Phoenix,,Arizona,Usa,-,November,3,,2020:,U.s.,Voters,Wait
Statement

Are There Any Voting Rights Left?

June 28, 2021

August 7, 2021

Editorial credit: Jessica Kirsh

In 2013, the Supreme Court decided Shelby County v. Holder, eliminating “preclearance,” which required certain jurisdictions specified in Section 5 of the Voting Rights Act (VRA) to apply in advance to the Department of Justice or a federal court in order to make a change in their voting procedures. It was a significant loss of a critical safeguard against racially discriminatory voting laws.

In his majority opinion, Chief Justice John Roberts nevertheless tried to reassure the public that the protections of Section 2 of the Act would remain. Section 2’s prohibition against discrimination in voting on the basis of race, however, was triggered only after the legislation went into effect. A lawsuit challenging a voting procedure could only be filed after the provision was operative, when the damage was already done, and lengthy litigation would likely extend over multiple election cycles.

Yet, last month, the Supreme Court effectively neutered Section 2 as well, in a 6-3 decision.

Ignoring the intent of Section 2, the opinion by Justice Samuel Alito let stand two discriminatory Arizona laws in Brnovich v. Democratic National Committee, ruling that they did not contravene the Voting Rights Act.

The Arizona voting changes under review in Brnovich: (1) prohibited the counting of any votes cast in the wrong precinct; and (2) prohibited the pickup or delivery of another’s ballot except by a small number of close relations and contacts.
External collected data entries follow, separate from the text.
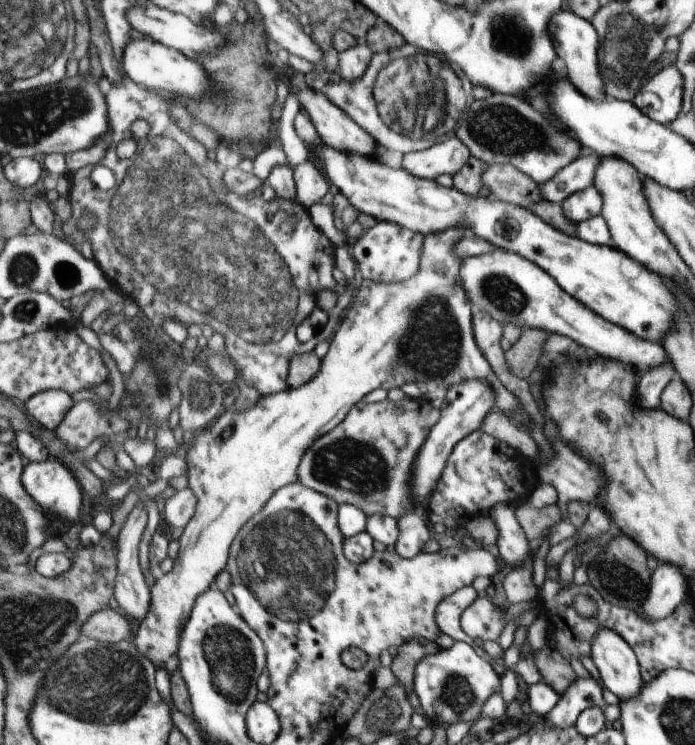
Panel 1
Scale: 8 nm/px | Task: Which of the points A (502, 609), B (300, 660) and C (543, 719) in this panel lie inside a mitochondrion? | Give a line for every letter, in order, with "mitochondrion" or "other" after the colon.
A: other
B: other
C: other

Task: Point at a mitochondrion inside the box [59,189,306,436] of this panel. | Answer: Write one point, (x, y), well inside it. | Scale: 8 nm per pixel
(158, 380)

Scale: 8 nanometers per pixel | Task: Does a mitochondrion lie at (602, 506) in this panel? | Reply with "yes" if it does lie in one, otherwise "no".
no

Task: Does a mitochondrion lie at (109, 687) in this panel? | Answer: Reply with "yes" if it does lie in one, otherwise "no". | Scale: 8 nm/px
yes

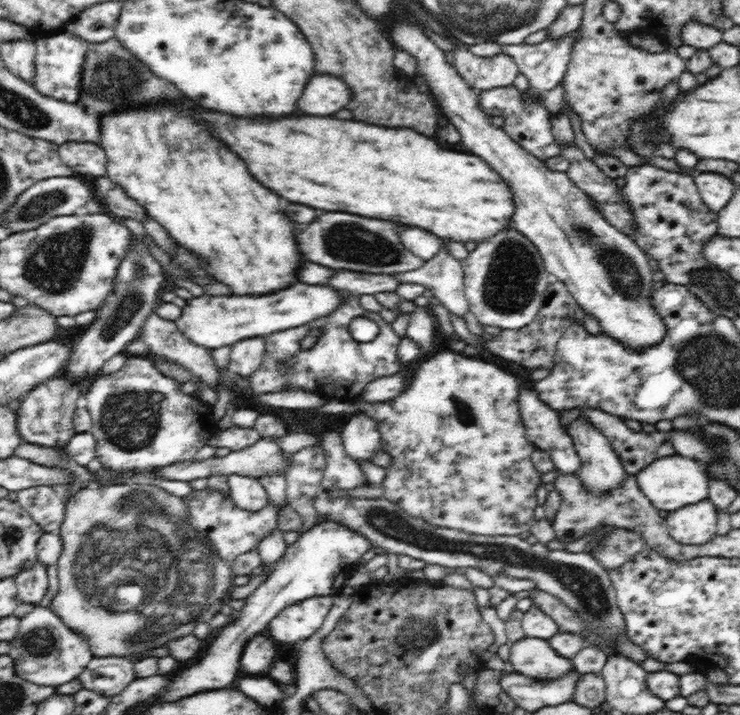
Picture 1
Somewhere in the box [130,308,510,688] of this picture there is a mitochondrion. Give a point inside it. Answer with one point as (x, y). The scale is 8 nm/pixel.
(416, 633)

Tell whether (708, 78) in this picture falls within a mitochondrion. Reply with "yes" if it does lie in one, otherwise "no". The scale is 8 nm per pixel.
no

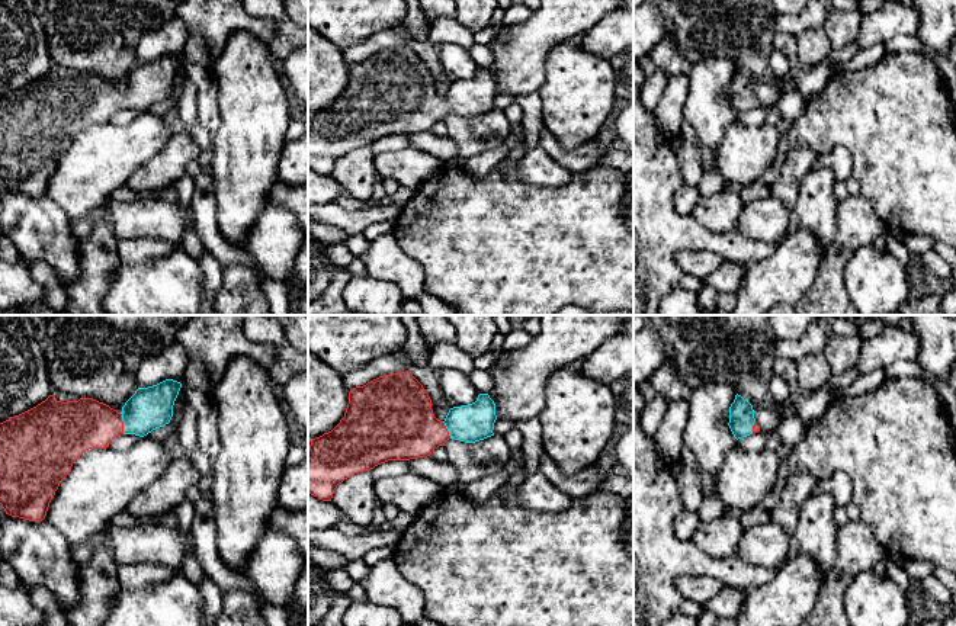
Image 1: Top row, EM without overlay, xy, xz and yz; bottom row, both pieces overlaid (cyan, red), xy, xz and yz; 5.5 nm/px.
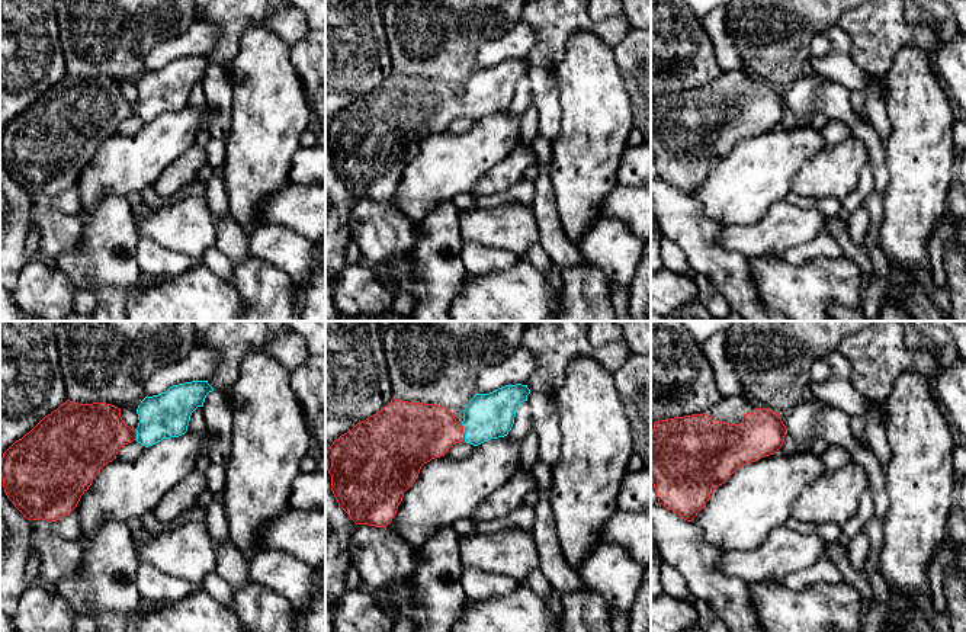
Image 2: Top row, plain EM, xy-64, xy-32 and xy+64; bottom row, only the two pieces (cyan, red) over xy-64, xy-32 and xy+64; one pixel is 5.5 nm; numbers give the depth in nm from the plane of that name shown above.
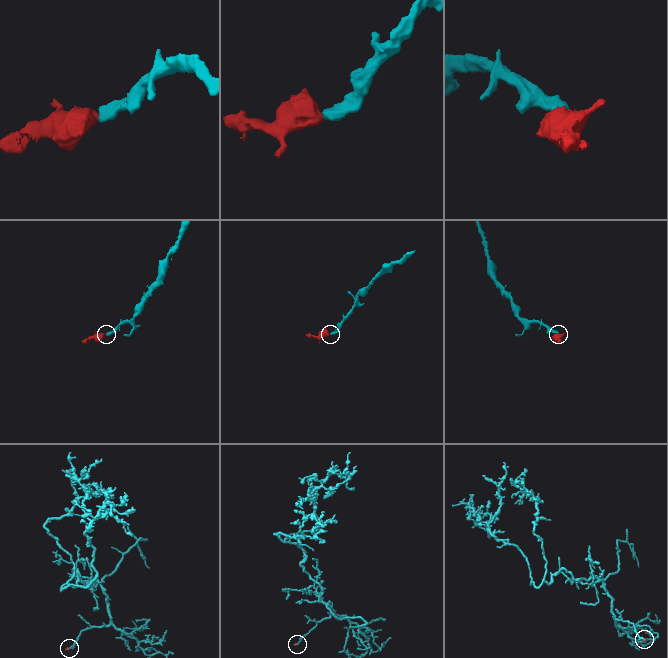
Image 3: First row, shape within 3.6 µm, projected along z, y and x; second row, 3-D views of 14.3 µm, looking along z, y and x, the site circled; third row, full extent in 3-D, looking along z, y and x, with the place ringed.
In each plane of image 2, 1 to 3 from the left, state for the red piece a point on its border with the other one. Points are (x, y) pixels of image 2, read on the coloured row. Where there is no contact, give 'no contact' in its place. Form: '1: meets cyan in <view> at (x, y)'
1: meets cyan in xy-64 at (137, 435)
2: meets cyan in xy-32 at (464, 432)
3: no contact

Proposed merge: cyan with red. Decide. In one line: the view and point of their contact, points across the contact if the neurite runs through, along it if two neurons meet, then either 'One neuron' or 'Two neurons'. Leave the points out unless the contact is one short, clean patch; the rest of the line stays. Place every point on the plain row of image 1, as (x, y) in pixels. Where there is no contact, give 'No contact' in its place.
Touches cyan at xy (124, 98). Path across: xy (148, 83), (138, 92), (124, 98), (83, 99). One neuron

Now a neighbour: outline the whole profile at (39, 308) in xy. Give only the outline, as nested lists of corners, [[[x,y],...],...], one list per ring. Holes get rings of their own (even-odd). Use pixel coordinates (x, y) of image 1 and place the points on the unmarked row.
[[[36,302],[26,306],[13,306],[9,309],[1,309],[0,315],[65,315],[65,314],[51,309],[44,302]]]

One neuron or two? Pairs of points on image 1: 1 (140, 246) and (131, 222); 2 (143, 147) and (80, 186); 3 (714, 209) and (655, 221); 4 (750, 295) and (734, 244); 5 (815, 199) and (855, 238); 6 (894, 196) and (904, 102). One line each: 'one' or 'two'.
1: two
2: one
3: two
4: two
5: two
6: one

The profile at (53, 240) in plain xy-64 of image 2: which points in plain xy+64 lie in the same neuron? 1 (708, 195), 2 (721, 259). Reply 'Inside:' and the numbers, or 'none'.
Inside: 2

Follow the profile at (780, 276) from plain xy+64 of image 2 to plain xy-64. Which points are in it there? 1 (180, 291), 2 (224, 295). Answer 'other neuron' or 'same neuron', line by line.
1: same neuron
2: same neuron

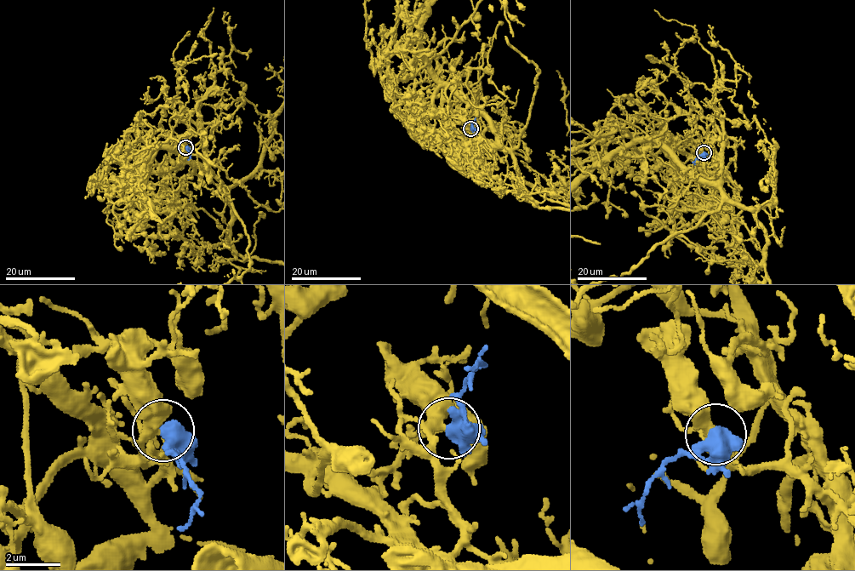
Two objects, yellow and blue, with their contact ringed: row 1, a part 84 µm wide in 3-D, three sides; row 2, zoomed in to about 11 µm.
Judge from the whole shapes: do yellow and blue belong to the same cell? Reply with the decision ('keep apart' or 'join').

The trial court record highlighted that an in-precinct requirement for a ballot to count would operate to the detriment of voters living in jurisdictions like Arizona, where polling places are changed frequently. The impact was even worse when coupled with Census Bureau data indicating that frequent movers are disproportionately people of color. Voters in such places are likely to be assigned to many different polling places over time, even if they stay at the same address, same metropolitan area, or same county. That is confusing and multiplies the chances of errors.

Similarly, the prohibition against the pickup or delivery of someone’s ballot disadvantages Native American voters.

On Indian reservations, post offices and mailboxes are notoriously rare. Residents are often dependent on their tribal networks — not the people permitted by the statute — to pick up or deliver their mail and their ballots to distant postal services or polling places. Justice Elena Kagan’s dissent ably painted the picture:

Most Arizonans vote by mail. But many rural Native American voters lack access to mail service, to a degree hard for most of us to fathom. Only 18% of Native voters in rural counties receive home mail delivery, compared to 86% of white voters living in those counties. And for many or most, there is no nearby post office. Native Americans in rural Arizona ‘often must travel 45 minutes to 2 hours just to get to a mailbox.’ (‘Ready access to reliable and secure mail service is nonexistent’ in some Native American communities). And between a quarter to a half of households in these Native communities do not have a car. So getting ballots by mail and sending them back poses a serious challenge for Arizona’s rural Native Americans.

 Section 2’s language is clear. It provides that “[a] violation…is established if, based on the totality of circumstances, it is shown that the political processes...are not equally open to participation by members of a class of citizens protected by [the statute].” Section 2 is designed to prevent States from imposing obstacles that create “less opportunity” to vote based on “race or color.”

 In the Court’s interpretation of this section, Justice Alito created and relied on five factors that cannot be found in the language of the statute. Rather, the Court invented these factors out of whole cloth—or, as Justice Kagan observed, Justice Alito was in a “law-free zone.”

For example, the language of Section 2 does not contemplate that discrimination by race should be ignored just because the available methods (such as early voting or voting by mail) or the number of voters have increased since the VRA or its amendments became effective. Further, Section 2 prohibits any disparate impact based on race, but the Court seems to require a large one.

Harvard Law Professor Nicholas Stephanopoulos pointed out:

“The modern conservative justices brag about how textualist they are; they brag that they start with the text and end with the text in interpreting it. But the Court's opinion here is largely non-textual. The court makes up this sequence of five factors that lower courts should use in the future to decide cases about voting restrictions, and none of the factors are anywhere in the text of the statute. They're basically plucked out of thin air."

These changes to voting laws in Arizona cannot be dismissed as matters of “mere inconvenience,” which the Court stated would not constitute a violation. For the people affected by them, they may mean the difference between having the opportunity to vote and being unable to do so. And the people affected by them are disproportionately people of color.

 This is exactly what the Voting Rights Act, including Section 2 (and the late, lamented Section 5), were designed to combat. With the Supreme Court’s majority so willfully casual about its responsibility to read the law and adjudicate according to its dictates, there is nothing left but to change the law and make its dictates absolutely clear and inescapable.